Effect of radiotherapy on survival in patients with resected non-pancreatic periampullary malignancies: Analysis using the surveillance, epidemiology, and end results (SEER) registry data

2007 
5060 Purpose: Patients with resected non-pancreatic periampullary malignancies often undergo adjuvant radiotherapy, but evidence from prospective studies is lacking. We evaluated the effect of radiotherapy on survival in patients with non-metastatic non-pancreatic periampullary cancers who underwent cancer directed surgery using the Surveillance, Epidemiology, and End Results (SEER) registry. Methods: A total of 1564 patients with resected carcinoma of the ampulla (C24.0), extrahepatic bile duct (C24.1), and duodenum (C17.0) were identified from the SEER registry between1988 and 2003. Periampullary lymphoma, sarcoma, carcinoid, and endocrinoma were excluded. Overall survival (OS) and cancer-specific survival (CSS) were analyzed by the Kaplan-Meier method. Multivariate analysis was performed with Cox regression. Results: Radiotherapy was administered in 412 (26%) of these patients; 94% in the adjuvant setting. The proportions of patients who received radiotherapy were as follows: 181/789 (22.9%) for ampullary primary, 157/422 (37.2%) for extrahepatic bile duct cancer, and 73/353 (21.0%) for cancer of the duodenum. Patients who received radiotherapy were more likely to have higher stage disease, nodal involvement, poorly differentiated grade, but had a younger age at diagnosis. For all patients, survival analysis demonstrated that radiotherapy did not improve OS when compared to no radiotherapy (2-year and 5-year OS: 51% vs. 59% and 28% vs. 38%, respectively, p=0.062) and adversely affected CSS (2-year and 5-year CSS: 63% vs. 73% and 42% vs. 56%, respectively, p= 0.0003). Multivariate analysis showed that radiotherapy did not affect OS (HR=0.96, 95% CI = 0.82-1.13) or CSS (HR=1.02, 95% CI = 0.84-1.25).
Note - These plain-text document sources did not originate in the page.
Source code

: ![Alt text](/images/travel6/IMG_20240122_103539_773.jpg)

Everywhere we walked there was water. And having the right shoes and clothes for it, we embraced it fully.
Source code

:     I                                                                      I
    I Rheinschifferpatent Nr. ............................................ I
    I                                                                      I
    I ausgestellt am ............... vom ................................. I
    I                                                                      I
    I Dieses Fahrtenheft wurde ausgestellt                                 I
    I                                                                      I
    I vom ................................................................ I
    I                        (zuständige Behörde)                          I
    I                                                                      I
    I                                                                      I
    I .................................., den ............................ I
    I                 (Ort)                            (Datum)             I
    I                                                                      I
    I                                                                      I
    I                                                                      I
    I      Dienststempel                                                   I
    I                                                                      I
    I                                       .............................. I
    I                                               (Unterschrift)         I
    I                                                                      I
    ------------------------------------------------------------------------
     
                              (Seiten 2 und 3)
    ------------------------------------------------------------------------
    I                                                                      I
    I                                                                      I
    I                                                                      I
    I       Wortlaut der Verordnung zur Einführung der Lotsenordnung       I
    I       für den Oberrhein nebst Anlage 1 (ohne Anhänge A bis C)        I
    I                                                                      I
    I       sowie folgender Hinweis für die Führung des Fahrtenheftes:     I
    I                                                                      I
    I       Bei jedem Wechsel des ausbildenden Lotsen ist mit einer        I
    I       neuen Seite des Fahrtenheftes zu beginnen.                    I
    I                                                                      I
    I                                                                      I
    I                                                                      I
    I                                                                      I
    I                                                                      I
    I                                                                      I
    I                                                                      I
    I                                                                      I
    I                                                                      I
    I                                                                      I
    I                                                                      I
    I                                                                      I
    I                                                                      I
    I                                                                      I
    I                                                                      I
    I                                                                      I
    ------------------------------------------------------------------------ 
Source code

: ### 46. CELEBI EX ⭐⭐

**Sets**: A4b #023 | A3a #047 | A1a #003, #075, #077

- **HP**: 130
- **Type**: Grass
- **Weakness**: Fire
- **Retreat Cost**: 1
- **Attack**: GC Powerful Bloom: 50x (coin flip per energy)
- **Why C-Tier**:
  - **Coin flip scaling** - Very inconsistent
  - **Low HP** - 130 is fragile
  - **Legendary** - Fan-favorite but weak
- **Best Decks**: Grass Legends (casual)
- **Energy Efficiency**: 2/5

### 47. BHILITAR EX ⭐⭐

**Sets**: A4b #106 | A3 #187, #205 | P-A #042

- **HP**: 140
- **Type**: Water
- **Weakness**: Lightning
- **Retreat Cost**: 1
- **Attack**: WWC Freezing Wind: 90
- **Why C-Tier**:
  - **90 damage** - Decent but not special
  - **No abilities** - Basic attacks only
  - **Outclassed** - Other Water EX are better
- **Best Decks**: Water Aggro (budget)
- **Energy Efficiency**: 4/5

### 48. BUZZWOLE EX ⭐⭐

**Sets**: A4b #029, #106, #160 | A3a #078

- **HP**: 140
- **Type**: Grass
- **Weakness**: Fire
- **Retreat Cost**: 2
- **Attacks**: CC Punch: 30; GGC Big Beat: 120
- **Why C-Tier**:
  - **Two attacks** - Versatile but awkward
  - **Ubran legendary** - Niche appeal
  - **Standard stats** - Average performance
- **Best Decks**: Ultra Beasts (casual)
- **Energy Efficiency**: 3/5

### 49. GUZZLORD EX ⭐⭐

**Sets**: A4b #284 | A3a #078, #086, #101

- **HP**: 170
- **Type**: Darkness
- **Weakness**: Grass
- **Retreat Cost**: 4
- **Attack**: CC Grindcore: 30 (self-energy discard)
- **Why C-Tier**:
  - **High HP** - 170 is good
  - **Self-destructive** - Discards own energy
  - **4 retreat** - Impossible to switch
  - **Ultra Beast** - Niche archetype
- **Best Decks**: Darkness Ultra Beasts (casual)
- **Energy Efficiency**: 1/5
Higher T stage, nodal involvement, and age greater than 60 were associated with poorer OS and CSS. In addition to these factors, poorly differentiated grade was also significantly associated with decreased CSS. Multivariate analysis by primary sites showed that radiotherapy improved OS but not CSS in patients with ampullary cancer; radiotherapy had no significant effect on OS or CSS in patients with cancers of the extrahepatic bile duct or duodenum. Conclusion: Radiotherapy is not associated with improved OS or CSS in patients with resected non-pancreatic periampullary malignancies in this population-based registry. Patients with adverse clinicopathological characteristics and younger age at diagnosis were more likely to receive adjuvant radiotherapy.